Live Oak in back of the house I used to live in.

Live Oak in back of the house I used to live in.

First, it’s interesting that in my old neighborhood they even have GoogleMaps StreetView in the alley. Let that sink in for a minute. Not only did the Google car drive down the street taking photos willy-nilly to post for all to see, but then it proceeded to creep down the alley in back of the houses, doing the same thing. The alleys there were extra-wide (the kids used to cone them off at the end of the block and play roller hockey on the concrete) but… just sayin’.

What I thought was cool is that tree there. The big one in the corner of what used to be my yard.

My son Nick (now in his final classes at Duke University) was a toddler. He was born in East Dallas, a few miles north of this spot, and we moved before our second son, Lee (now a financial analyst in New Orleans) was born eighteen months later. I’m pretty sure the tree was planted before Lee was born, so Nick would have been about a year old.

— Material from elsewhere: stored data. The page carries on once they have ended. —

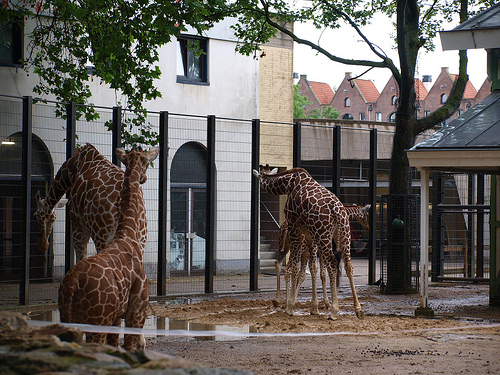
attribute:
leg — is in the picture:
[109, 315, 126, 355]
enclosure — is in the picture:
[433, 172, 490, 283]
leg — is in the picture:
[307, 244, 321, 316]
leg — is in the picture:
[128, 285, 149, 355]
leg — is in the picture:
[316, 234, 343, 323]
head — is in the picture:
[116, 140, 158, 185]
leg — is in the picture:
[309, 254, 321, 319]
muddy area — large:
[137, 297, 447, 338]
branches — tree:
[35, 0, 162, 167]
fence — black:
[5, 89, 490, 294]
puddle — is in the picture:
[74, 297, 366, 348]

I took Nick down to the Dallas Arboreteum for a Saturday afternoon. When we arrived, I discovered they were giving out free trees. I picked up a Live Oak planted in a recycled coffee can and brought it home, intending to plant it in the yard of our then-new-to-us home.

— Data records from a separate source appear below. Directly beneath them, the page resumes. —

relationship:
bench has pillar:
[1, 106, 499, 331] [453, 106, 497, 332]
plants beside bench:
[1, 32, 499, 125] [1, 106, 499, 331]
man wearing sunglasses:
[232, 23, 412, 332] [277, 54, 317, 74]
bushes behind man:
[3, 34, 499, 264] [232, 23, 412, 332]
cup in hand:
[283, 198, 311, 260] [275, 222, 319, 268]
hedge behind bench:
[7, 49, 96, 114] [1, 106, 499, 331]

It looked substantial in the can, but after digging the hole and getting rid of the container the tree was only about an inch and a half high. It was dwarfed by the weeds that surrounded it. Everybody thought it was ridiculous and that I was an idiot for planting such a tiny sprig.

Still, despite the ridicule (probably because of the ridicule) I stuck it out. I carefully marked out the area around the twig to make sure it wasn’t mowed over or trampled upon. I watered it faithfully and tended it as best I could.

And, wonder of wonders, it grew. Fast. It grew like a weed. I talked to a friend that is a landscape architect and he said, “The smaller a tree is when you plant it, the bigger it will be in ten years.” Something that small doesn’t suffer the shock of transplantation, which sets a tree way back.

A few years later, it was already as high as my head. Putting in a new fence, the wind caught a panel and yanked it out of my hands. It landed on the tall, but still thin tree, smashing it flat. I was horrified.

I carefully raised the reedy trunk back up and staked the tree in position. I expected it to die, but, surprise, it didn’t miss a beat.

And now look at it. It’s one of the largest trees in the neighborhood. When we moved in, the block was thick with fast-growing “junk” trees – put in by the original developer to give quick green. Those have all now (mostly) succumbed to disease and are either gone or skeletal ghosts.

The sturdy oak is still growing.

I’m proud of the fact that I planted that tree (also proud that I got it for free). We moved out about ten years ago, when our kids were in Middle School. Nobody in the neighborhood knows this story, but I do, and that’s what’s important.

It’s also cool that the tree is the same age as my kids. If you have little ones – go out and plant a tree in your yard, or a park, or somewhere that needs one. The decades go by faster than you imagine is possible and a sturdy oak will rise to mark the passage of time with some welcome shade.